Interest, in the sense of ambition for gain, seems least plausible as a motive for war. There will be exceptions, of course, particularly when it comes to natural resources such as oil and natural gas in the Persian Gulf, or, possibly, in Central and Southeast Asia. Still, national gain will, by and large, be measured by economic growth, and neither raw materials nor extent of national territory nor even, necessarily, numbers of subjects count as the raw ingredients of power in the ways they once did.
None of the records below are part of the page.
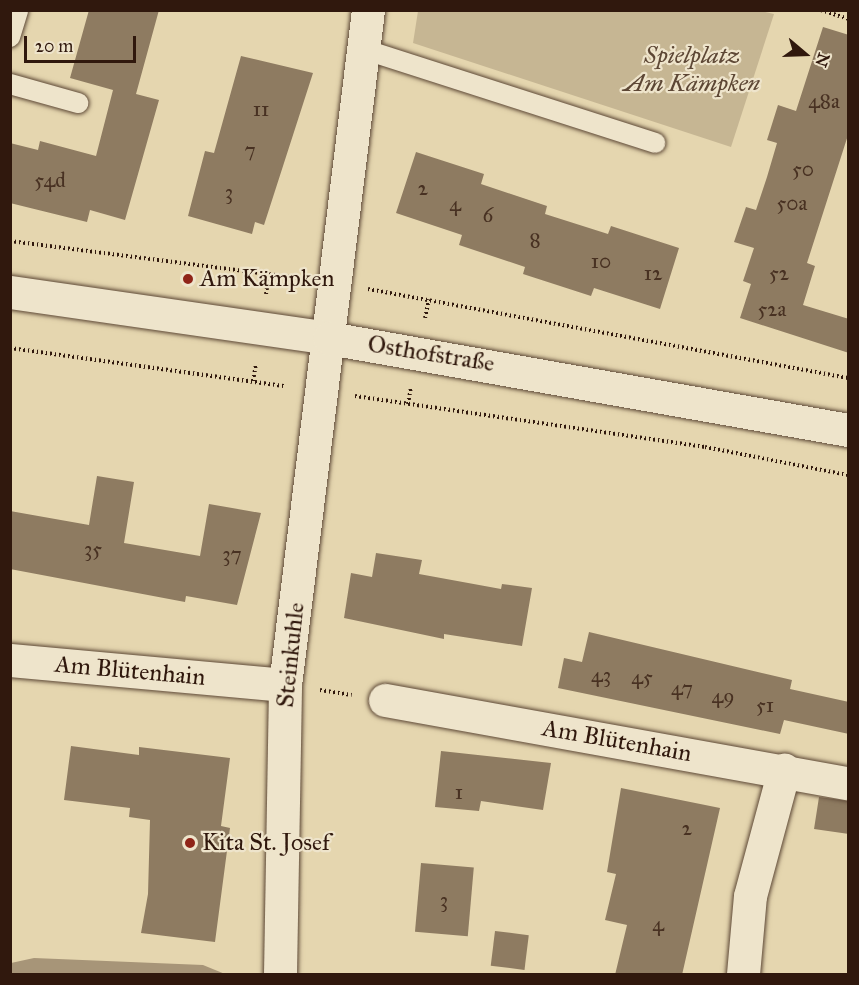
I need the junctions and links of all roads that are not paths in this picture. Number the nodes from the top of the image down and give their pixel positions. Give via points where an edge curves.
1 (18, 10) edge
2 (368, 10) edge
3 (10, 37) edge
4 (363, 49) junction
5 (10, 84) edge
6 (78, 103) dead end
7 (655, 143) dead end
8 (10, 292) edge
9 (329, 338) junction
10 (849, 430) edge
11 (10, 660) edge
12 (285, 685) junction
13 (385, 700) road end
14 (784, 770) junction
15 (849, 783) edge
16 (280, 975) edge
17 (743, 975) edge

1 - 3 lane
2 - 4 street
4 - 7 lane
4 - 9 street via 332,283
5 - 6 lane
8 - 9 street, Osthofstraße
9 - 10 street, Osthofstraße
9 - 12 street, Steinkuhle
11 - 12 street, Am Blütenhain
12 - 16 street, Steinkuhle
13 - 14 street, Am Blütenhain
14 - 15 street, Am Blütenhain
14 - 17 street via 750,896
Which leaves honor, the most durable, as Donald Kagan has reminded us, of the motives for war. There we have a source of conflict that may well grow over time. The understandably prickly national self-esteem of states on the way down or on the way up (Russia and China, most notably) has already led to some wild threats, and even some wild deeds. The plausibility of autonomy on the part of ethnic and religious groups — and the quest for independence is, in some measure, a claim on regard and esteem — has grown, as the state system has continued to add new members, while the dominance of the great states would appear to have diminished. The Information Age causes accidents and insults (the unintentional U.S. bombing of the Chinese embassy in Kosovo being a particularly acute example) to be magnified at home and abroad. Pride, self-regard, and self-assertion are all likely to increase now that the icefield that was the Cold War international system has melted.
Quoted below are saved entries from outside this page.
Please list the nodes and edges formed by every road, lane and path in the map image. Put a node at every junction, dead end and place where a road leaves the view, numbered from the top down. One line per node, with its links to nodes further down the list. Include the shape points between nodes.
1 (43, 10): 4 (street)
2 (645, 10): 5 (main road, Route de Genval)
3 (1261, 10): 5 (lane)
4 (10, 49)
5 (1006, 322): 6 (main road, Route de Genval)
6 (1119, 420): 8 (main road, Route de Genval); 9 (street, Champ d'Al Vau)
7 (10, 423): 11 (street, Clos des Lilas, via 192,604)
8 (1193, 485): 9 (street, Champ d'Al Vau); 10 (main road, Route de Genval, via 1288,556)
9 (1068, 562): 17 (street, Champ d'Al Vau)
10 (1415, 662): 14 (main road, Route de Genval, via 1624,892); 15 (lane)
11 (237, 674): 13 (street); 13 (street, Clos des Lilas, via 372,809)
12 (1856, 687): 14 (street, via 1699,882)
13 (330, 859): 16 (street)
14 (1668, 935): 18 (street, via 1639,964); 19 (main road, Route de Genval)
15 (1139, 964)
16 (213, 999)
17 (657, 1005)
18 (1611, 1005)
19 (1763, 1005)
In this last observation lies a great danger. The end of the Cold War led many to think that war was, finally, on its way to obsolescence as an international institution. It is not. It has shifted locales and means, styles and modes, but it has not gone away. And if fear and pride more than interest will motivate states and non-states to use violence to pursue their ends, there is cause for worry. The fearful and the proud, far more than the coldly calculating and conniving, are likely to stumble into wars out of stubbornness, or misunderstanding, or sheer willfulness, surprising themselves and others as they do. The wars of 1914-18 and 1939-45, which so much shaped this last century, had hung in dark clouds over world politics for years before the storms broke. In the next century, the storms may seem to come out of cloudless skies, in fairest weather.